# Green Terror / Chocolate Cichlid mix



## Tim06_00 (Aug 22, 2010)

amongst my many aquaria, I have a 100 gallon, in this I have numurous Cichlids, my female chocolate and a male green terror have laid and fertilised eggs, is this a usual mix? and will it work? the eggs are about three days old and only a few have turned white, the majority are the usual light brown colour, any help with this mix would be very much appreciated, as I`ve never come across this pairing before


----------



## TheFishGuy (Apr 21, 2005)

Nature can sometimes find a way, but this mix is not natural and should not be allowed to happen.


----------



## Tim06_00 (Aug 22, 2010)

Advice please, should I destroy the eggs? or let nature take its course? I didn`t intend to breed them, and never even considered the possability of the mix, the eggs were laid and fertilised, I only realised when the terror wouldn`t let any other fish any where near the laying site


----------



## Bearbear (May 8, 2010)

Advice please, should I destroy the eggs?

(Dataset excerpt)
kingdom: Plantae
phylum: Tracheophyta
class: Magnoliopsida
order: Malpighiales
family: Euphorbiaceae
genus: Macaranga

#### JOBS
1. Using the cichlid forum thread, decide whether each statement agrees with it, answering yes or no and quoting the deciding words: (a) The eggs were laid in a 100 gallon tank. (b) Most of the eggs have turned white. (c) The poster planned to breed the two fish.
2. Reproduce the part of the cichlid forum thread starting at "amongst my many" and ending at "(Apr 21, 2005)".

#### RESPONSES BY TASK
1.
(a) Yes: "I have a 100 gallon, in this I have numurous Cichlids, my female chocolate and a male green terror have laid and fertilised eggs"
(b) No: "the majority are the usual light brown colour"
(c) No: "I didn`t intend to breed them"

2.
amongst my many aquaria, I have a 100 gallon, in this I have numurous Cichlids, my female chocolate and a male green terror have laid and fertilised eggs, is this a usual mix? and will it work? the eggs are about three days old and only a few have turned white, the majority are the usual light brown colour, any help with this mix would be very much appreciated, as I`ve never come across this pairing before


----------



## TheFishGuy (Apr 21, 2005)